The Americans are more vocal!

Apart from that, I really don’t know.

9. What effect should good science fiction or fantasy have upon the reader?

Good SF should make the reader realise the world is a much weirder place than they first thought, that their life so far has been very narrow and provincial, and,  most importantly, it should make them want to get out there and understand our place in the Universe and not to accept anything but the truth for an answer.

10. What do you consider the most significant weakness in science fiction and fantasy as a genre?

Not a weakness as such, but there are some SF stories that have to be told in simple, straightforward style if the reader is to follow them.  Stories told in such a prosaic way can be  dismissed by those seeking a more literary style, however I feel they are missing the point.  I feel we are failing as a genre for not successfully communicating our aims to the wider public.  Worse, we fall into the trap of trying include elements or styles into our work that don’t need to be there.

An example would be the recent series of Dr Who.  I heard episodes being praised for their treatment of character, relationships and romance. The Science Fictional element was mentioned rarely, if at all.  Now, it could be argued that the programs were family entertainment, not Science Fiction, and this is fair enough, but good Science Fiction has additional elements to character and style.  You can remove the latter two and still have good Science Fiction.  We should give more recognition to that fact and not slavishly try to emulate the mainstream.

11. What do you think have been the most significant developments in

British science fiction and fantasy over the past twenty years?

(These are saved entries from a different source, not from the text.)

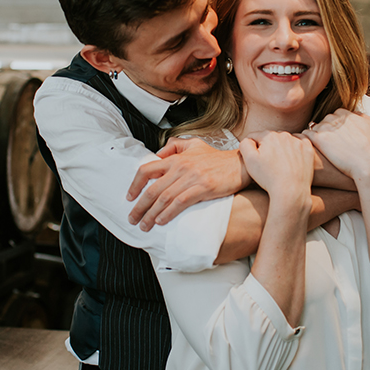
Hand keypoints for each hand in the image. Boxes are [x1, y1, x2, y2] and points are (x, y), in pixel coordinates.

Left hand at [127, 137, 249, 230]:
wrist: (240, 164)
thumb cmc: (218, 158)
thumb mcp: (195, 144)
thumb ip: (175, 146)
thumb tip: (158, 154)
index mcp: (176, 158)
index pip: (146, 169)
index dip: (134, 185)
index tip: (129, 197)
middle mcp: (181, 167)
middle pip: (152, 189)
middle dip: (139, 207)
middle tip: (132, 218)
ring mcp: (191, 177)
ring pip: (164, 198)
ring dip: (151, 214)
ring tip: (145, 225)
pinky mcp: (203, 188)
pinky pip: (180, 202)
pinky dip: (168, 213)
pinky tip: (162, 221)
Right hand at [238, 132, 314, 207]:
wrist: (291, 191)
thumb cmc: (269, 178)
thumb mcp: (249, 160)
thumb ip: (245, 144)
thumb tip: (249, 138)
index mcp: (269, 136)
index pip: (255, 137)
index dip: (253, 148)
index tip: (257, 160)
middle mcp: (284, 135)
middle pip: (271, 138)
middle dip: (268, 148)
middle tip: (269, 164)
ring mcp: (298, 141)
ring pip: (285, 141)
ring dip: (282, 148)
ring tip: (280, 164)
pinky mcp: (308, 149)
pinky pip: (299, 145)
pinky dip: (295, 150)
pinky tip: (291, 161)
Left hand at [302, 110, 369, 181]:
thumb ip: (361, 115)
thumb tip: (355, 114)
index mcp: (346, 113)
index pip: (336, 115)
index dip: (336, 126)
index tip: (338, 136)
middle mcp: (335, 118)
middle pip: (325, 121)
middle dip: (326, 130)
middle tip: (330, 143)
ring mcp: (325, 127)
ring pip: (314, 127)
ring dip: (316, 135)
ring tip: (319, 146)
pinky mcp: (318, 138)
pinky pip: (305, 134)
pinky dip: (305, 139)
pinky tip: (308, 147)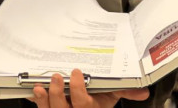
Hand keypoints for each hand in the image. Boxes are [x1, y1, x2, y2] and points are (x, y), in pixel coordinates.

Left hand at [30, 69, 149, 107]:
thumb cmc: (98, 102)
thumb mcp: (111, 97)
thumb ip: (125, 91)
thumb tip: (143, 92)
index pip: (83, 104)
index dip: (78, 90)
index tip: (76, 72)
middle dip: (57, 94)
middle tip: (57, 76)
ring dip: (45, 99)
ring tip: (41, 85)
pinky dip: (37, 101)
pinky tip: (35, 91)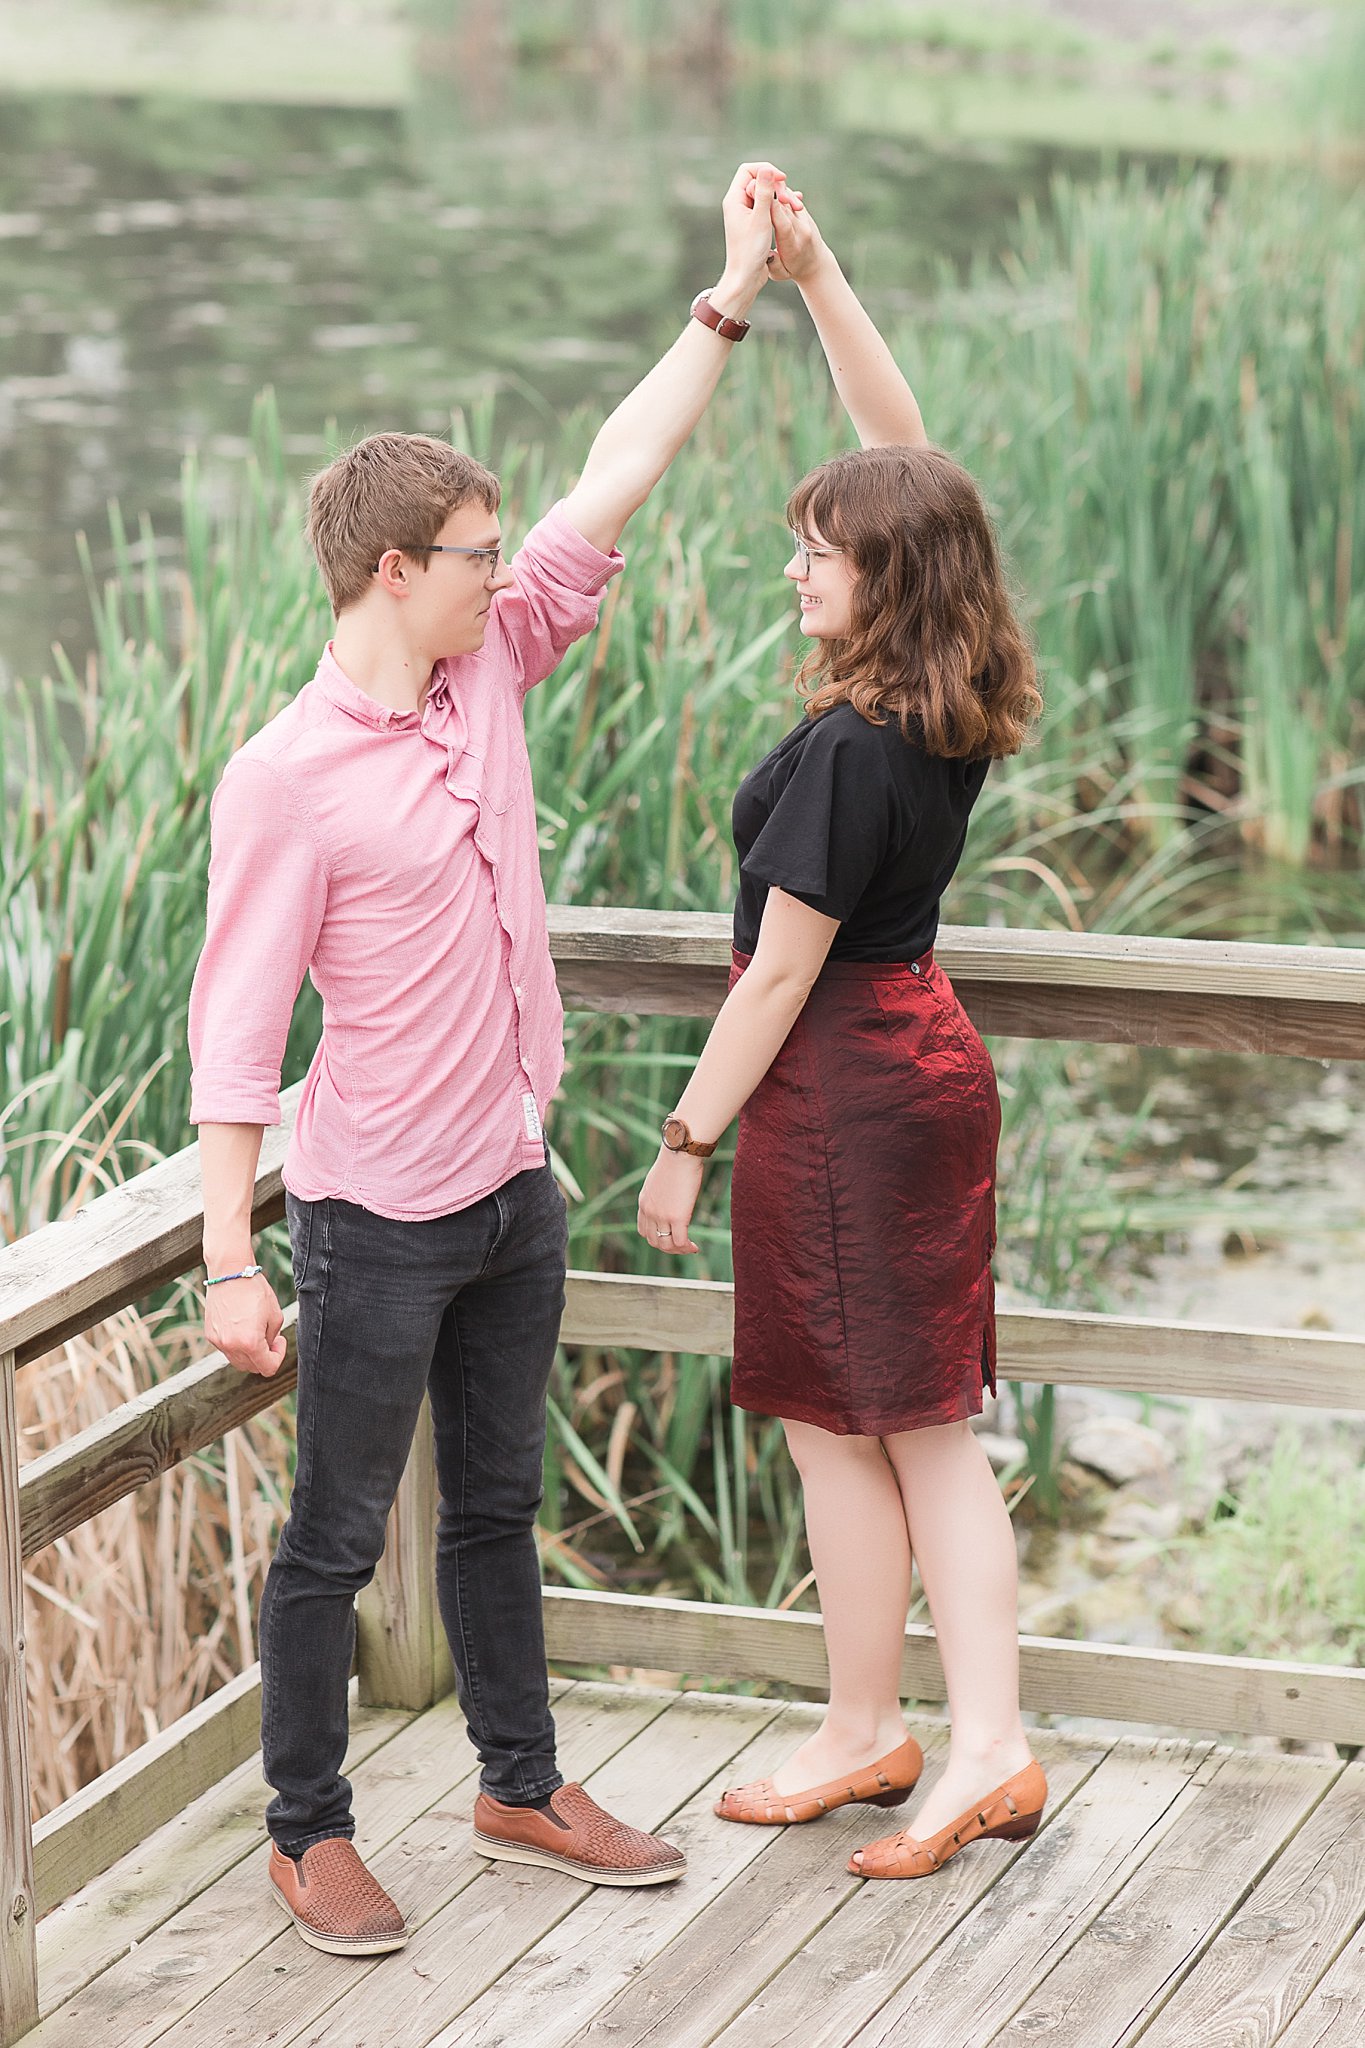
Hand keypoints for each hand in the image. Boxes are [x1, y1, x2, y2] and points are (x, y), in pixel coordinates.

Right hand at [205, 1272, 288, 1376]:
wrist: (229, 1273)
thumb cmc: (255, 1290)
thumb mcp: (275, 1315)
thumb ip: (272, 1339)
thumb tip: (266, 1349)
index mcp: (250, 1343)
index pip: (268, 1368)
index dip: (278, 1357)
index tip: (280, 1341)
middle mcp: (231, 1346)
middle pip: (251, 1368)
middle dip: (264, 1357)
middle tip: (270, 1338)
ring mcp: (218, 1342)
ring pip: (238, 1361)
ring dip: (249, 1353)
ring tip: (255, 1332)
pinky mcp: (210, 1335)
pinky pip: (227, 1349)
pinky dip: (236, 1344)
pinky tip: (241, 1326)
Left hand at [637, 1147, 702, 1254]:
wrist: (680, 1153)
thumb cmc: (675, 1160)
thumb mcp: (659, 1178)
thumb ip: (660, 1192)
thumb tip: (670, 1195)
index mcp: (644, 1202)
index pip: (643, 1231)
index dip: (657, 1238)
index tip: (670, 1237)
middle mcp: (649, 1211)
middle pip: (654, 1241)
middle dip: (668, 1248)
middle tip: (682, 1246)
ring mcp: (662, 1215)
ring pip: (666, 1245)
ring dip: (678, 1251)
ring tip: (690, 1248)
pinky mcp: (677, 1217)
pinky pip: (680, 1241)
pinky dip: (687, 1248)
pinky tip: (694, 1247)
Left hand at [718, 159, 786, 304]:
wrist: (745, 278)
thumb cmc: (750, 252)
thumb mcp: (761, 219)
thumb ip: (764, 193)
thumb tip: (767, 169)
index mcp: (734, 199)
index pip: (748, 170)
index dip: (766, 171)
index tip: (782, 181)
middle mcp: (737, 204)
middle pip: (758, 180)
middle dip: (777, 185)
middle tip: (791, 200)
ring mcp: (745, 213)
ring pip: (764, 194)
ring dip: (780, 197)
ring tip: (797, 207)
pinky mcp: (753, 223)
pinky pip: (767, 206)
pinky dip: (779, 206)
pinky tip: (793, 211)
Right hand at [765, 183, 828, 284]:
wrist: (815, 264)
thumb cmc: (793, 270)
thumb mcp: (780, 275)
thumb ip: (772, 265)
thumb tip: (767, 255)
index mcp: (793, 245)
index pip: (783, 223)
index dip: (770, 209)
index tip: (756, 199)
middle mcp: (801, 229)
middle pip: (784, 207)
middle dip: (768, 195)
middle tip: (750, 189)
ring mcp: (804, 219)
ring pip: (787, 198)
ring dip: (772, 190)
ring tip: (758, 188)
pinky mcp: (803, 211)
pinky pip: (790, 197)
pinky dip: (778, 192)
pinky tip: (767, 190)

The growing professionalism of the small press, and the quality of the product they produce.  The internet may change things in the future, but the physical press is still the goal of most writers, and the medium of choice for readers.  Two major prizes have been won this year by books published by small presses (Arthur C Clarke- Ian McLeod and Edge Hill Short Story- Chris Beckett)  I think we are going to see more of this in the future.